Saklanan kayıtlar
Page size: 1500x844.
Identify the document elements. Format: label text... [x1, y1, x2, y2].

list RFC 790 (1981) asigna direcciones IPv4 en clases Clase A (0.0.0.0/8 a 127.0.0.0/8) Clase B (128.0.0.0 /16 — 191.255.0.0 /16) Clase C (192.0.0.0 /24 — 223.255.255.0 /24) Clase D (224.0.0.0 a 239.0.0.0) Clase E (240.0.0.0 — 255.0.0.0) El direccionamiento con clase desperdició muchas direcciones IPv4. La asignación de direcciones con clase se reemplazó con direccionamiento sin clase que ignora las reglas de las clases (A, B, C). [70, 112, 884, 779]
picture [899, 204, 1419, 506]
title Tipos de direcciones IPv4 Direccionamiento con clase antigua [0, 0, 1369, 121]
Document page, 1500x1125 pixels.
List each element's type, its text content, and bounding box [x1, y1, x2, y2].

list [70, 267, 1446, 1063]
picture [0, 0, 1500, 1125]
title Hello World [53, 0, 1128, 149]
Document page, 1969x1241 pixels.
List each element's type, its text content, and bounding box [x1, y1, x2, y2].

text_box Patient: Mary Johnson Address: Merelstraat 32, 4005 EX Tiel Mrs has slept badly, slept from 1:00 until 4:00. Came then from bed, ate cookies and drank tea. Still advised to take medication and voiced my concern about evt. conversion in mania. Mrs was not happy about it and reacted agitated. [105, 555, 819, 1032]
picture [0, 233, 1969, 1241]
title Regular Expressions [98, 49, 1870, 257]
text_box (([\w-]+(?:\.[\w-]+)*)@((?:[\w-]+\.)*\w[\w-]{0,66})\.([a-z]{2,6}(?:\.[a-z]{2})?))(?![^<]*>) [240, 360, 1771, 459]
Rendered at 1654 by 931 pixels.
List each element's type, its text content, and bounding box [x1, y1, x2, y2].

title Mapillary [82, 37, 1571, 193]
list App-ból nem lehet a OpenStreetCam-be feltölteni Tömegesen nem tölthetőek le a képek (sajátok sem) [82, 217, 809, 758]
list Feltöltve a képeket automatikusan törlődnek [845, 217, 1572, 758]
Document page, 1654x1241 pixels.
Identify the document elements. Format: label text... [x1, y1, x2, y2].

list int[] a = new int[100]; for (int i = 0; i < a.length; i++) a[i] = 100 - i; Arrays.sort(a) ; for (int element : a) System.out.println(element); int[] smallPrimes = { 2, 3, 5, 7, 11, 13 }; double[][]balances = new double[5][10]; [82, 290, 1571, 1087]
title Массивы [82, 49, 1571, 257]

• _Görev Yönergesi_
Yukarıdaki öğelerde "Rendered at 1654 by 931 pixels." ifadesinin geçtiği satırdan başlayıp öğelerin son satırına kadar uzanan satırları, iki uçtaki satırlar da dahil olmak üzere, hiçbir değişiklik yapmadan yeniden yazınız.

• _Görev Cevabı_
Rendered at 1654 by 931 pixels.
List each element's type, its text content, and bounding box [x1, y1, x2, y2].

title Mapillary [82, 37, 1571, 193]
list App-ból nem lehet a OpenStreetCam-be feltölteni Tömegesen nem tölthetőek le a képek (sajátok sem) [82, 217, 809, 758]
list Feltöltve a képeket automatikusan törlődnek [845, 217, 1572, 758]
Document page, 1654x1241 pixels.
Identify the document elements. Format: label text... [x1, y1, x2, y2].

list int[] a = new int[100]; for (int i = 0; i < a.length; i++) a[i] = 100 - i; Arrays.sort(a) ; for (int element : a) System.out.println(element); int[] smallPrimes = { 2, 3, 5, 7, 11, 13 }; double[][]balances = new double[5][10]; [82, 290, 1571, 1087]
title Массивы [82, 49, 1571, 257]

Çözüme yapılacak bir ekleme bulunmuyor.